Exercise directions: Return only those lines of the records below in which "down" appears.
-------- Dataset entries
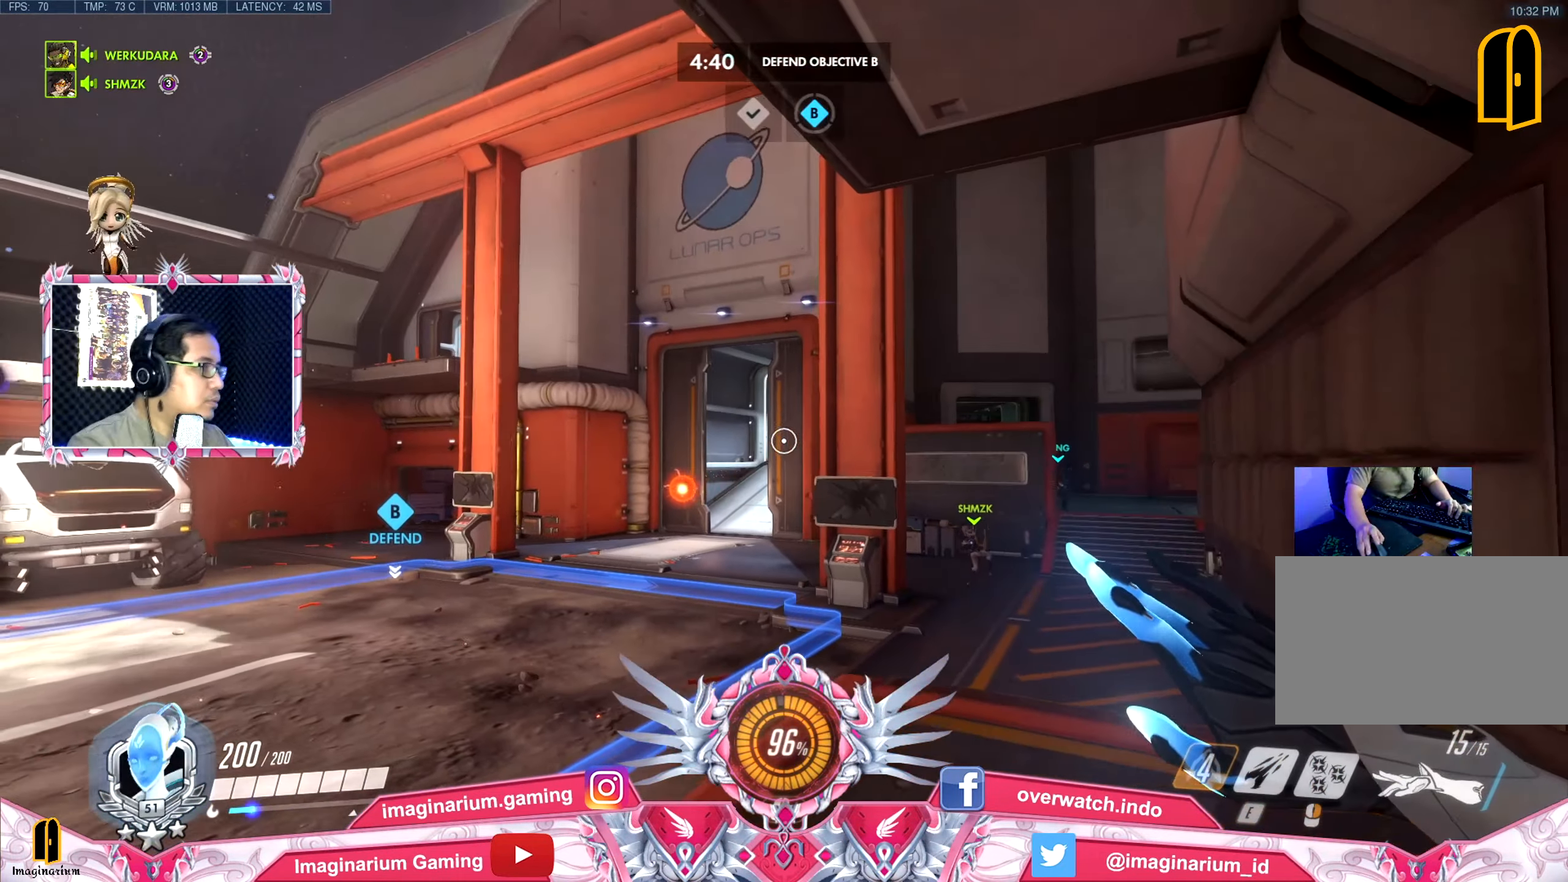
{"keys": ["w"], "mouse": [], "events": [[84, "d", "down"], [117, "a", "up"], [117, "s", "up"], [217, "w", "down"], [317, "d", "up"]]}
----------------
-------- Dataset entries
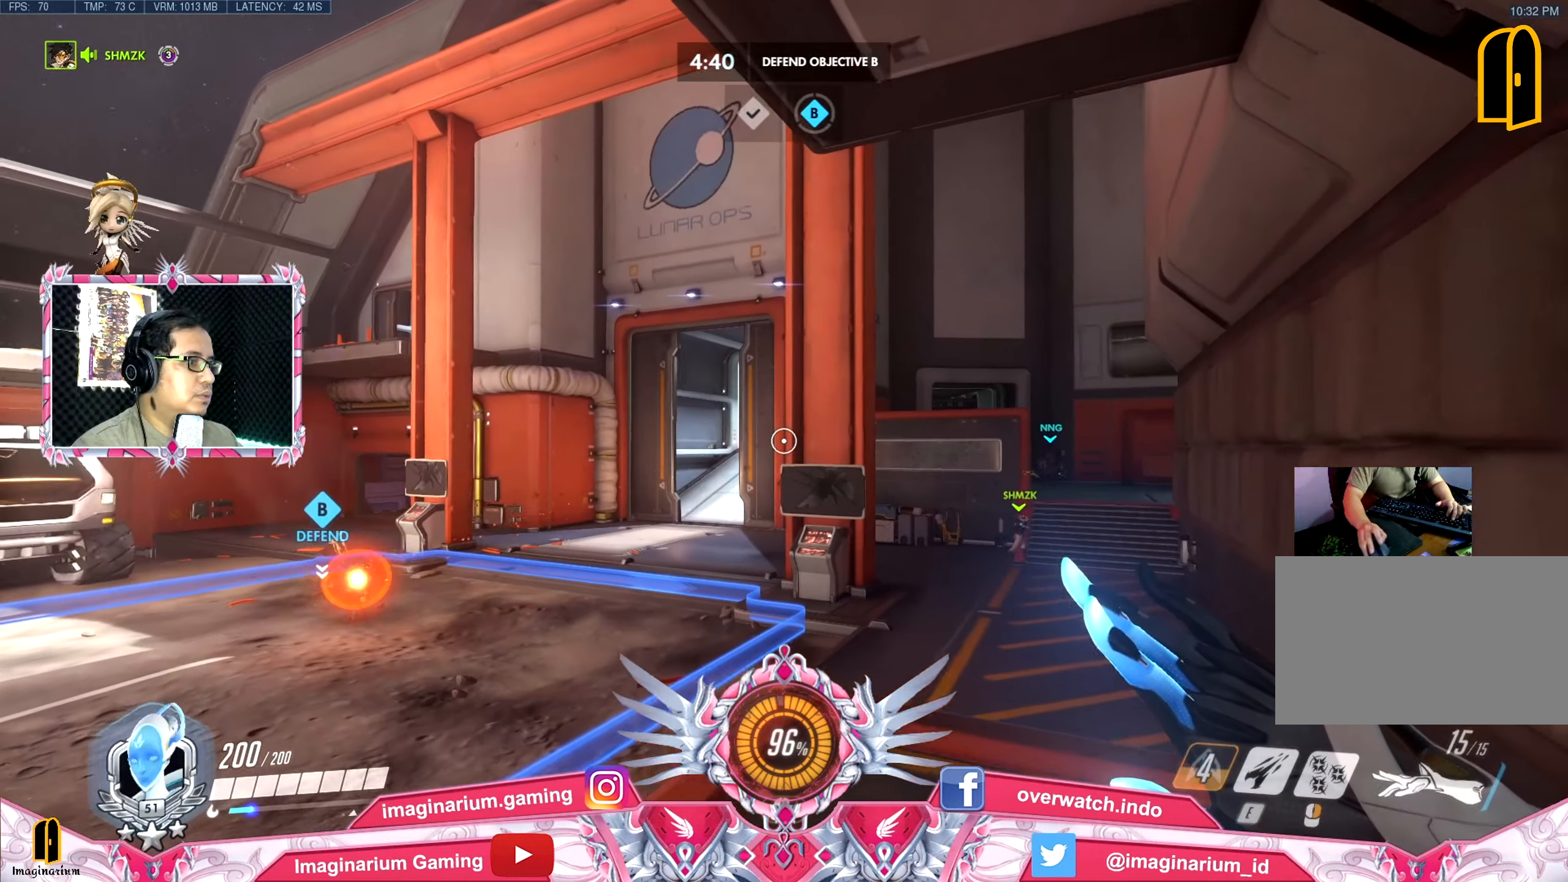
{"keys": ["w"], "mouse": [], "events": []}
----------------
-------- Dataset entries
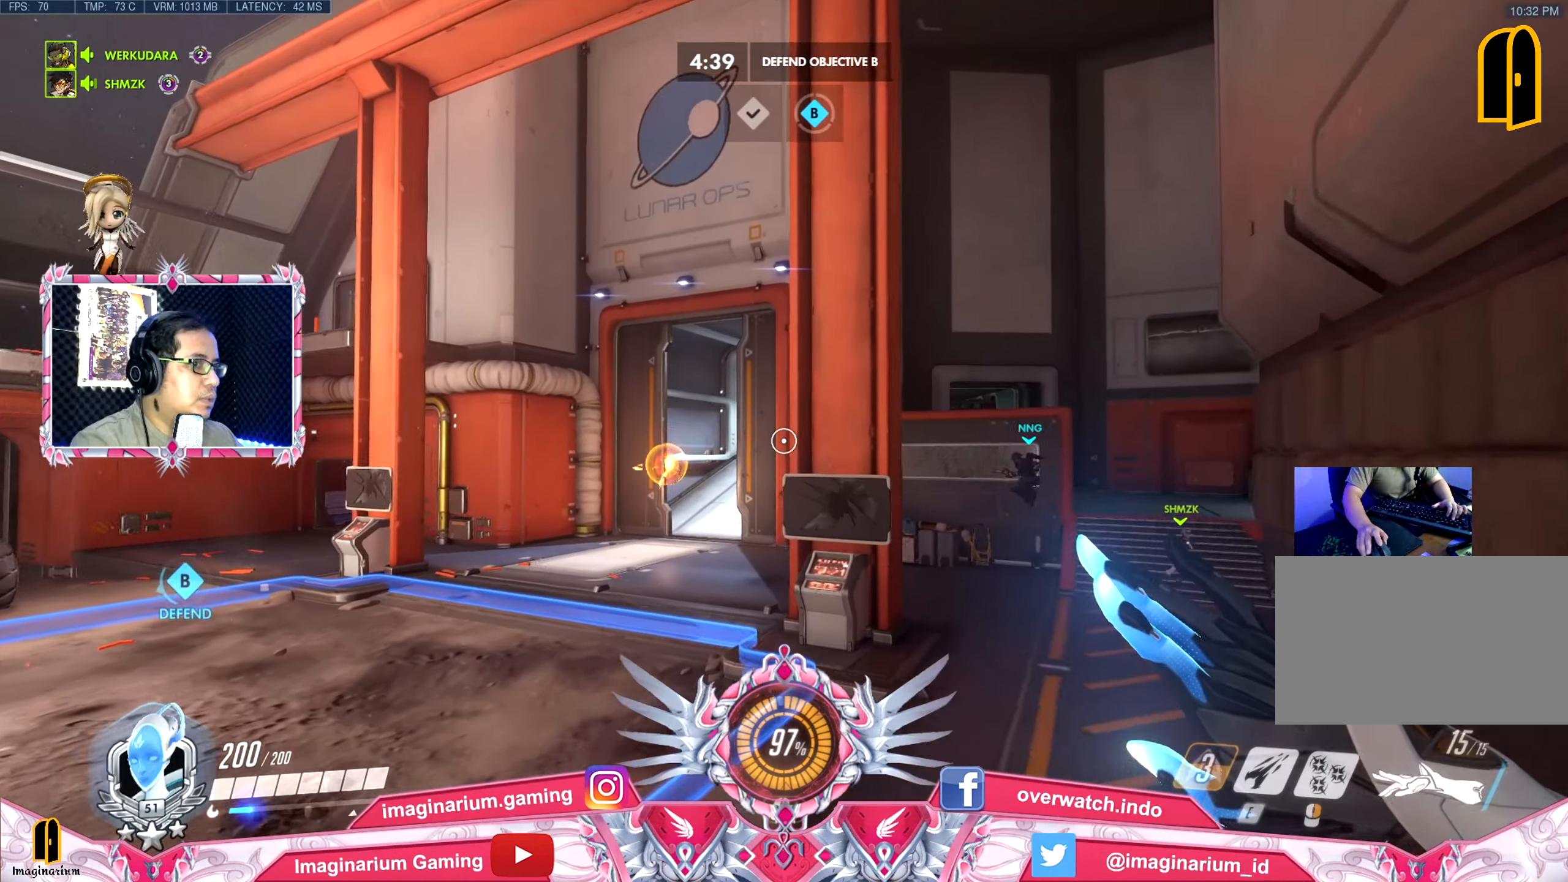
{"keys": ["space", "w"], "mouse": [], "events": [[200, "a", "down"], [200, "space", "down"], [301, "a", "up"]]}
----------------
Result of the exercise:
{"keys": ["w"], "mouse": [], "events": [[84, "d", "down"], [117, "a", "up"], [117, "s", "up"], [217, "w", "down"], [317, "d", "up"]]}
{"keys": ["space", "w"], "mouse": [], "events": [[200, "a", "down"], [200, "space", "down"], [301, "a", "up"]]}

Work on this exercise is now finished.